Now a new study by Smit’s group introduces a new computational framework that allows to screen large numbers of COFs in a fast and efficient way, to pre-select the best candidates for specific photocatalytic applications, such as water splitting. The key innovation is the selection and use of some tailored descriptors that were obtained from post-processing of density functional theory (DFT) calculations at low level of theory to cost-effectively assess key aspects of photocatalysis.

“We thought of some characteristics associated with the fundamental steps of photocatalysis and that we wanted to take into account,” says Mouriño, who is first author of the article published in Advanced Functional Materials. “Among them we chose to consider band gap, which is important for visible light, and the position of the conduction and valence bands after alignment to a vacuum potential, which allows us to compare with the redox potential of the reaction. We also considered the charge carrier effective masses to qualitatively assess their mobility,  and the possibility for charge recombination evaluated by orbital analysis from charged doublets, that is, electron and hole injection.” In particular, the analysis focused on materials suitable for the water splitting reaction, but can be easily expanded to other photocatalytic reactions.

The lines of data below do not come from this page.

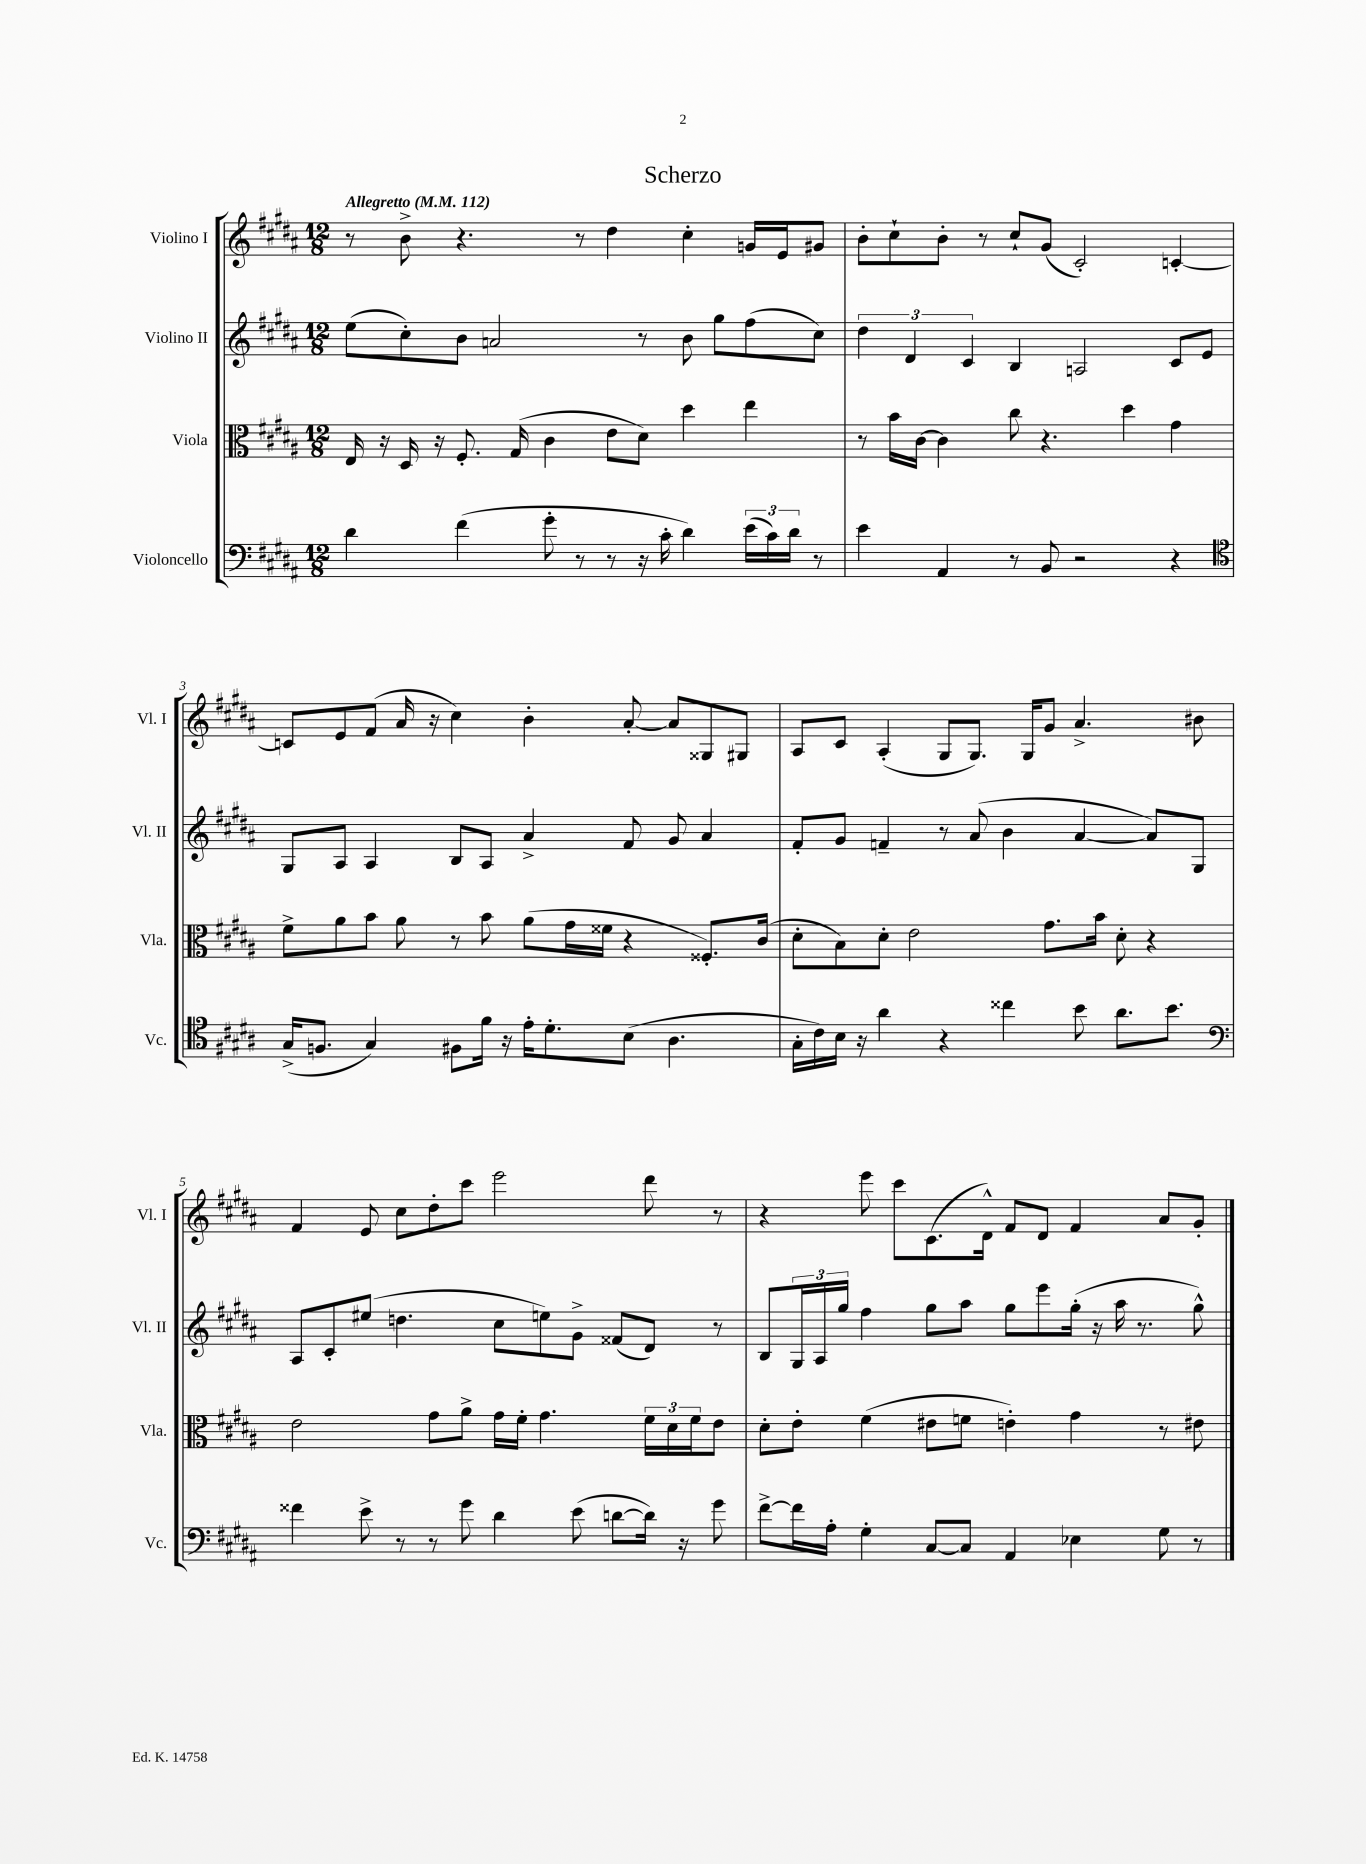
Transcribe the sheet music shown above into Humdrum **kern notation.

**kern	**kern	**kern	**kern
*staff4	*staff3	*staff2	*staff1
*clefF4	*clefC3	*clefG2	*clefG2
*k[f#c#g#d#a#]	*k[f#c#g#d#a#]	*k[f#c#g#d#a#]	*k[f#c#g#d#a#]
*M12/8	*M12/8	*M12/8	*M12/8
*MM112	*MM112	*MM112	*MM112
4d#	16E	(8ee	8r
.	16r	.	.
.	16D#	8cc#')	8b^
.	16r	.	.
(4f#	8.F#'	8b	4.r
.	.	2a	.
.	(16G#	.	.
8g#'	4c#	.	.
8r	.	.	8r
8r	8e	.	4dd#
16r	8d#)	8r	.
16c#'	.	.	.
4d#)	4dd#	8b	4cc#'
.	.	8gg#	.
(24e	4ee	(8ff#	16g
24c#)	.	.	.
.	.	.	16e
24d#	.	.	.
8r	.	8cc#)	8g#
=	=	=	=
4e	8r	6dd#	8b'
.	16b	.	8cc#`
.	.	6d#	.
.	[16c#	.	.
4AA#	4c#]	.	8b'
.	.	6c#	.
.	.	.	8r
8r	8cc#	4B	8cc#`
8BB	4.r	.	(8g#
2r	.	2A	2c#')
.	4dd#	.	.
4r	4g#	8c#	[4c'
.	.	8e	.
=	=	=	=
*clefC4	*	*	*
(16G#^	8f#^	8G#	8c]
8.F	.	.	.
.	8a#	8A#	8e
4G#)	8b	4A#	(8f#
.	8a#	.	16a#
.	.	.	16r
8F#	8r	8B	4cc#)
16f#	8b	8A#	.
16r	.	.	.
16e'	(8a#	4a#^	4b'
8.d#'	.	.	.
.	16g#	.	.
.	16f##	.	.
(8B	4r	8f#	[8a#'
4.A#	.	8g#	8a#]
.	8.F##')	4a#	8G##
.	.	.	8G#
.	(16c#	.	.
=	=	=	=
16G#'	8d#'	8f#'	8A#
16c#)	.	.	.
16B	8B)	8g#	8c#
16r	.	.	.
4a#	8d#'	4f~	(4A#'
.	2e	.	.
4r	.	8r	8G#
.	.	(8a#	8.G#)
4cc##	.	4b	.
.	.	.	16G#
.	8.g#	.	8g#
8b	.	[4a#	4.a#^
.	16b	.	.
8.a#	8d#'	.	.
.	4r	8a#])	.
8.b	.	.	.
.	.	8G#	8b#
=	=	=	=
*clefF4	*	*	*
4f##	2e	8A#	4f#
.	.	8c#'	.
8e^	.	(8ee#	8e
8r	.	4.dd	8cc#
8r	8g#	.	8dd#'
8g#	8a#^	.	8ccc#
4d#	16g#	8cc#	2eee
.	16f#'	.	.
.	4.g#	8ee)	.
(8e	.	8g#^	.
[8d	.	(8f##	.
16d])	24f#	8d#)	8ddd#
.	24d#	.	.
16r	.	.	.
.	24f#	.	.
8g#	8e	8r	8r
=	=	=	=
[8f#^	8d#'	8B	4r
16f#]	8e'	24G#	.
.	.	24A#	.
16A#'	.	.	.
.	.	24gg#	.
4G#'	(4f#	4ff#	8eee
.	.	.	8ccc#
[8C#	8e#	8gg#	(8.c#
8C#]	8f	8aa#	.
.	.	.	16d#^^)
4AA#	4e')	8gg#	8f#
.	.	8eee	8d#
4E-	4g#	(16gg#'	4f#
.	.	16r	.
.	.	16aa#	.
.	.	8.r	.
8G#	8r	.	8a#
8r	8e#	8gg#^^)	8g#'
==	==	==	==
*-	*-	*-	*-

The AiiDA-based workflow was applied to a set of 419 COFs for which there are reported experiments, extracted from the CURATED COFs database. Because COFs have unit cells made of many atoms, the scientists needed a strategy to achieve accuracy without a high-fidelity simulation, which would have been computationally too expensive. The key trick was to compute everything using a “lower-fidelity” method, PBE, and then adjust afterwards to the more accurate PBE0 level, relying on correlations between the PBE and PBE0 versions of the charge recombination and energy-based descriptors that were tested beforehand on a subset of materials

“In doing this, we applied previous knowledge that we had developed with MOFs and applied it to COFs, thinking that being purely organic materials we would get a better correlation, and it worked” says Andres Ortega-Guerrero, a Postdoc in Smit’s group and a co-author of the article.

Reference

B. Mourino, K. M. Jablonka, A. Ortega-Guerrero, B. Smit, "In Search of Covalent Organic Framework Photocatalysts: A DFT-Based Screening Approach", Adv. Funct. Mater. 2301594 (2023). DOI: 10.1002/adfm.202301594.